As an alternative, we can imagine the learning process to be a kind of assistance game in which the human and AI bake dinner together. Crucially, such a game may include asking and reacting to clarifying questions, which gives the AI much more options for interacting with the human and hence manipulating them. For example, remarks about the relative healthiness or popularity of the dishes may well get the human to change their preferences.

Of course, the risks posed by such manipulative behavior scale with an AI’s capabilities. AI systems that abuse human preference shifts are likely to do so because it leads to us providing them with easier-to-satisfy reward functions. I think this is likely to lead to the pursuit of easy-to-measure goals. If such behavior manifests in very powerful AI systems or an AGI it may lead to “going out with a whimper”.

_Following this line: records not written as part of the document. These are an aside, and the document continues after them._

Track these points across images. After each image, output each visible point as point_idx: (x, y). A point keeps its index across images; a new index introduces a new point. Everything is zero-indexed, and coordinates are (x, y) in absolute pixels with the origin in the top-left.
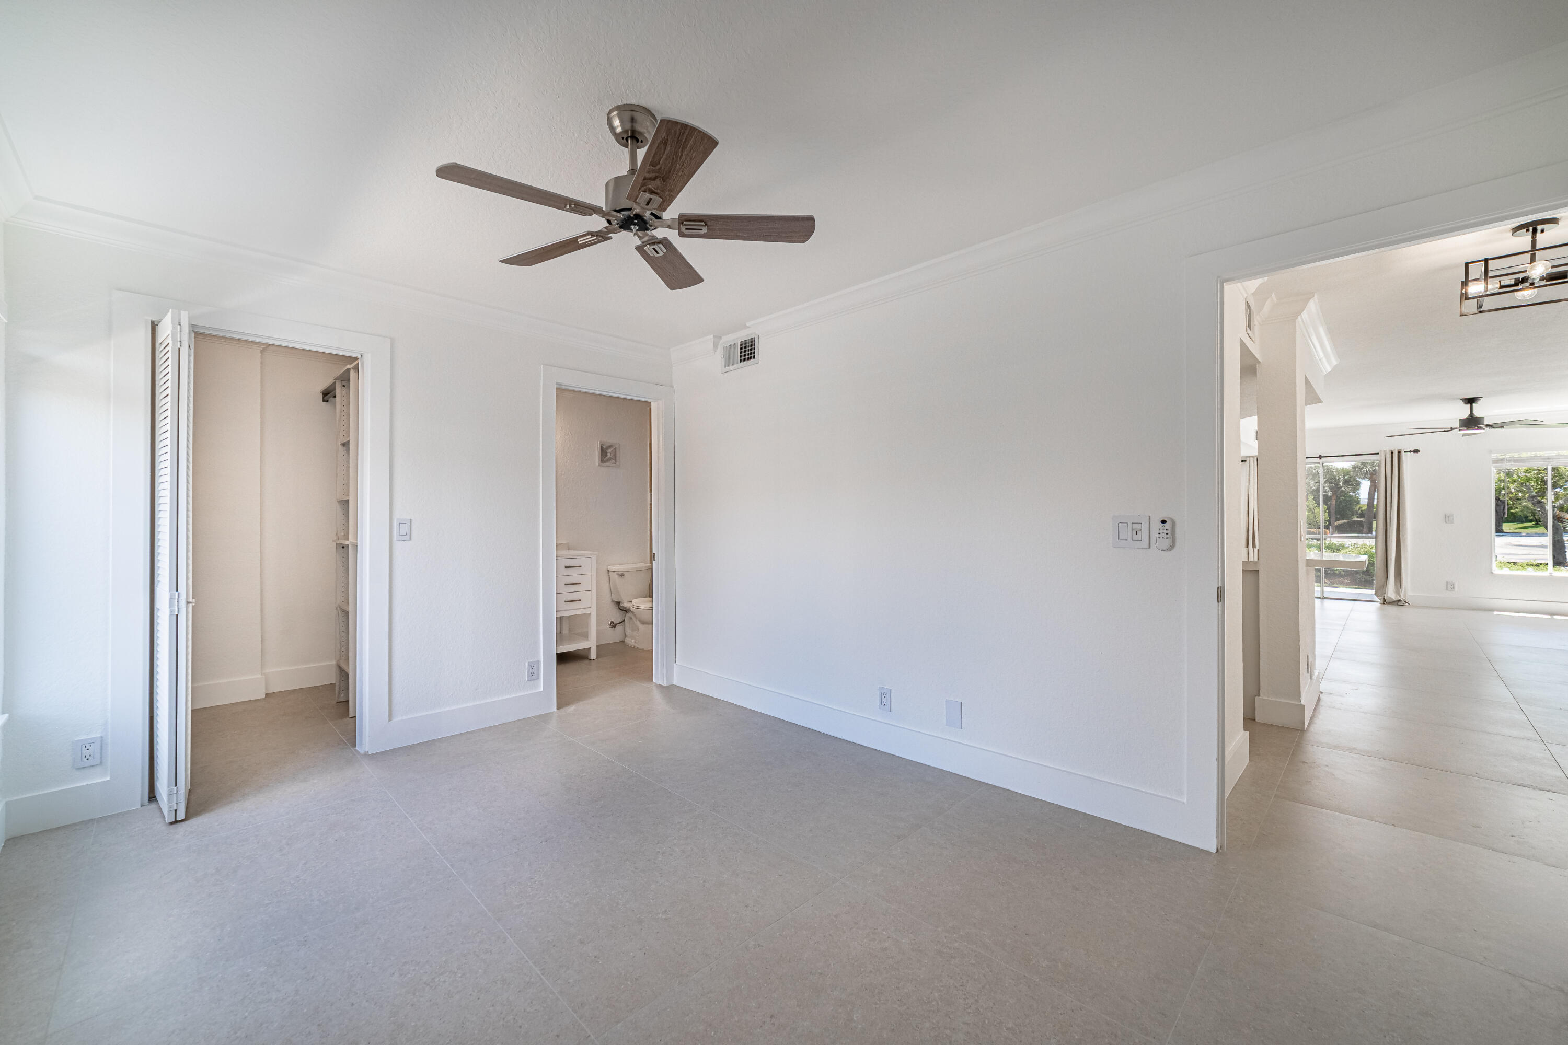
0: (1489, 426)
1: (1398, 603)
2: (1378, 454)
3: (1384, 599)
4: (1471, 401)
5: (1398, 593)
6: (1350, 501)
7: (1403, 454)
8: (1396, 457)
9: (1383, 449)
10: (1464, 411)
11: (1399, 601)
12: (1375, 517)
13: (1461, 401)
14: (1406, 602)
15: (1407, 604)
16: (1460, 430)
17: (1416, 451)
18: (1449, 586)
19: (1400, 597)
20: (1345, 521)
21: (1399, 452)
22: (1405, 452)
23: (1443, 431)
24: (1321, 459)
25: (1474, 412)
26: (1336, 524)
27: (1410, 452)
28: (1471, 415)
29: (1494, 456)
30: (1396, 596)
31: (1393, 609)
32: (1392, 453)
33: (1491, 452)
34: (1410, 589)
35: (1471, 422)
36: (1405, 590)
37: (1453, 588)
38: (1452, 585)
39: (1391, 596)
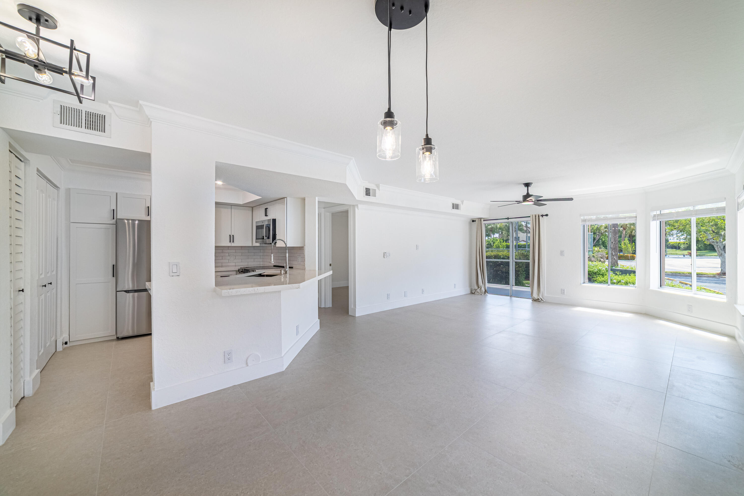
1: (538, 300)
2: (530, 217)
3: (533, 298)
4: (527, 185)
5: (538, 295)
7: (540, 217)
8: (537, 218)
11: (540, 299)
13: (523, 185)
14: (542, 300)
15: (544, 301)
17: (547, 215)
18: (563, 292)
19: (540, 297)
22: (542, 216)
24: (508, 220)
28: (528, 193)
29: (583, 218)
30: (538, 297)
31: (536, 303)
32: (536, 216)
33: (581, 215)
34: (546, 294)
37: (564, 293)
38: (564, 290)
39: (535, 296)
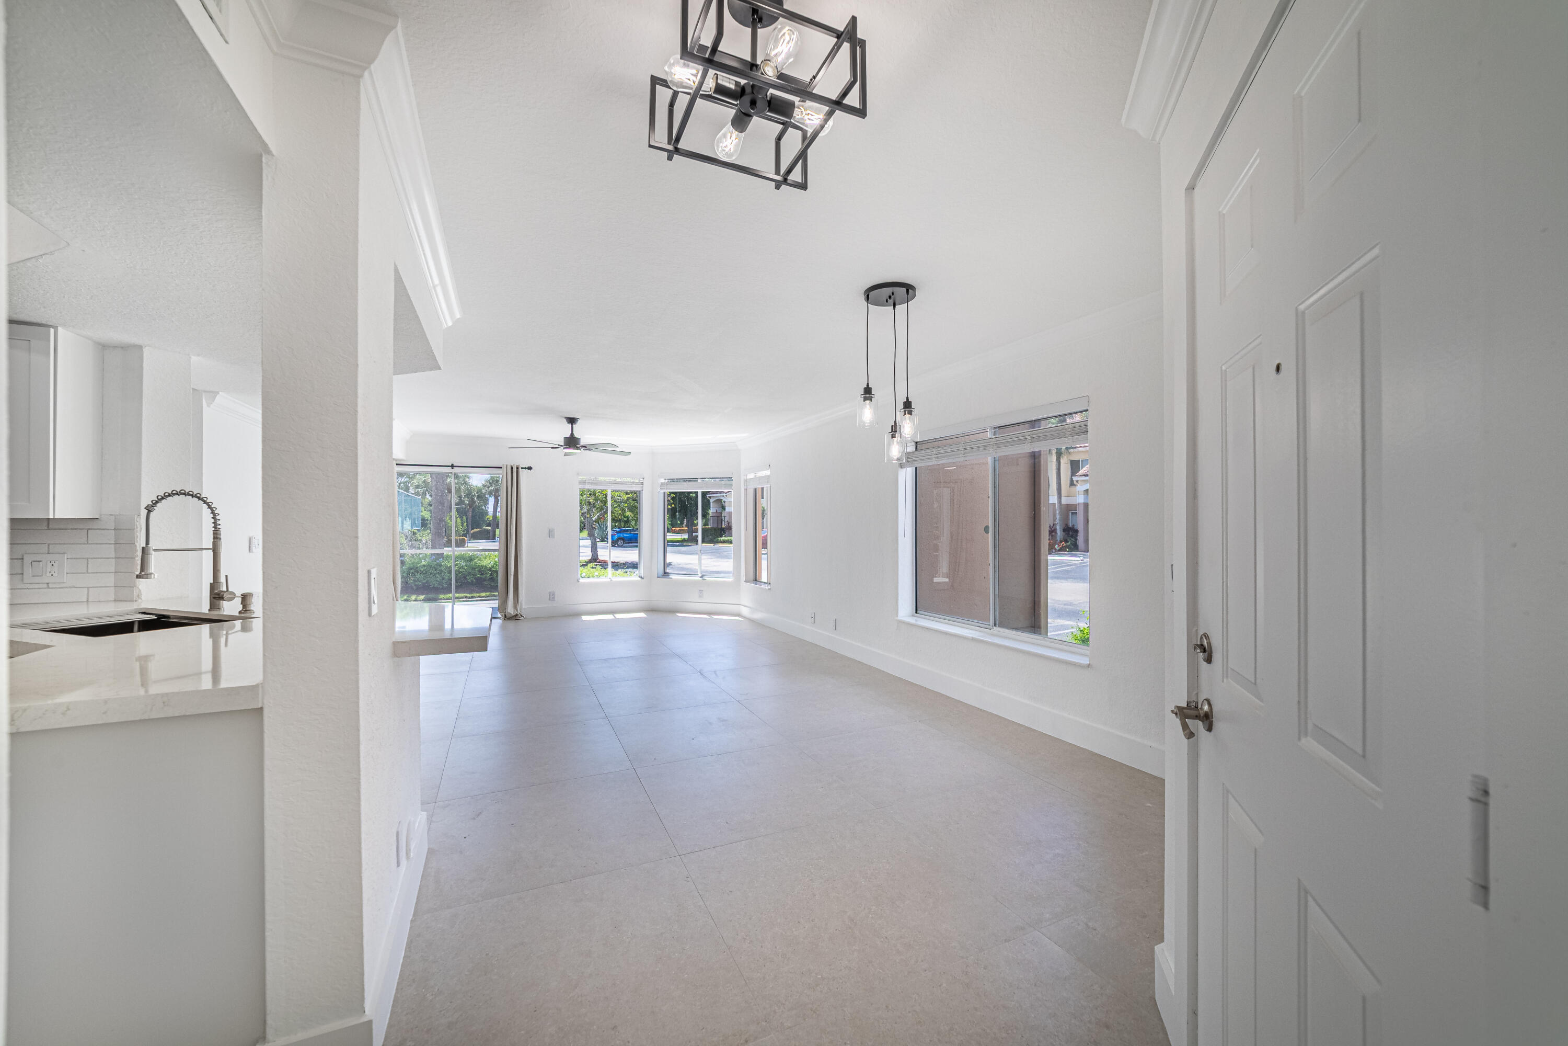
0: (584, 447)
1: (515, 617)
2: (501, 468)
3: (505, 615)
4: (572, 421)
5: (515, 607)
6: (482, 512)
7: (520, 470)
8: (515, 471)
9: (505, 464)
10: (565, 430)
11: (517, 615)
12: (498, 526)
13: (565, 420)
14: (521, 616)
15: (522, 618)
16: (564, 448)
17: (530, 468)
18: (552, 596)
19: (517, 611)
20: (478, 530)
21: (517, 468)
22: (522, 468)
23: (552, 448)
24: (452, 468)
25: (574, 433)
26: (472, 532)
27: (525, 468)
28: (572, 434)
29: (581, 478)
30: (514, 611)
31: (511, 624)
32: (512, 468)
33: (578, 474)
34: (525, 604)
35: (572, 442)
36: (521, 602)
37: (554, 598)
38: (554, 594)
39: (510, 610)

So what can be done about this?

A starting point could be the research on how to reduce preference shift caused by recommender systems. Recent work focuses on training a model of user preference dynamics (PDM). Using this model and a safe baseline policy, a “safe shift” is defined as being close (according to some metric) to the shift induced by the baseline policy on the PDM. During the training of the recommender system, a penalty is added for recommendations that would induce an unsafe shift on the PDM. It seems feasible that a similar approach could help reduce preference shifts during reward learning. However, the method comes with some drawbacks:

It requires data for training the PDM. Depending on the task this may be hard to come by. Alternatively, the PDM could be based on hardcoded rules, but this would likely less accurately model real human preference dynamics.
For many problems, it is not clear how to come up with a good baseline policy.
Safe shifts are defined merely in terms of distance from the shift induced by the baseline policy. This penalizes the benign shifts mentioned above. Hence, models trained this way will be somewhat bounded by human’s abilities to predict the quality of their policies. This may be beneficial from a safety point of view but certainly adds an alignment tax.

As an alternative to finding a baseline, one could have a human evaluate the PDM’s shift. Doing this for preferences about complex topics will likely require inspection methods and may not be feasible with current technology. Evaluating a PDM’s shifts is safer than directly evaluating the AI’s data because the human is not exposed to the data that causes preference shift, but only the shift’s outcome. If a PDM has become radicalized due to extremist media provided by the AI, the human could evaluate this shift as unsafe without consuming the media themselves. Having a human evaluate the PDM will also significantly increase training time. This may not matter much for Reward Learning from Human Preferences where training switching between running multiple episodes and updating the reward model. For methods that require more frequent interactions such as CIRL it may not be feasible.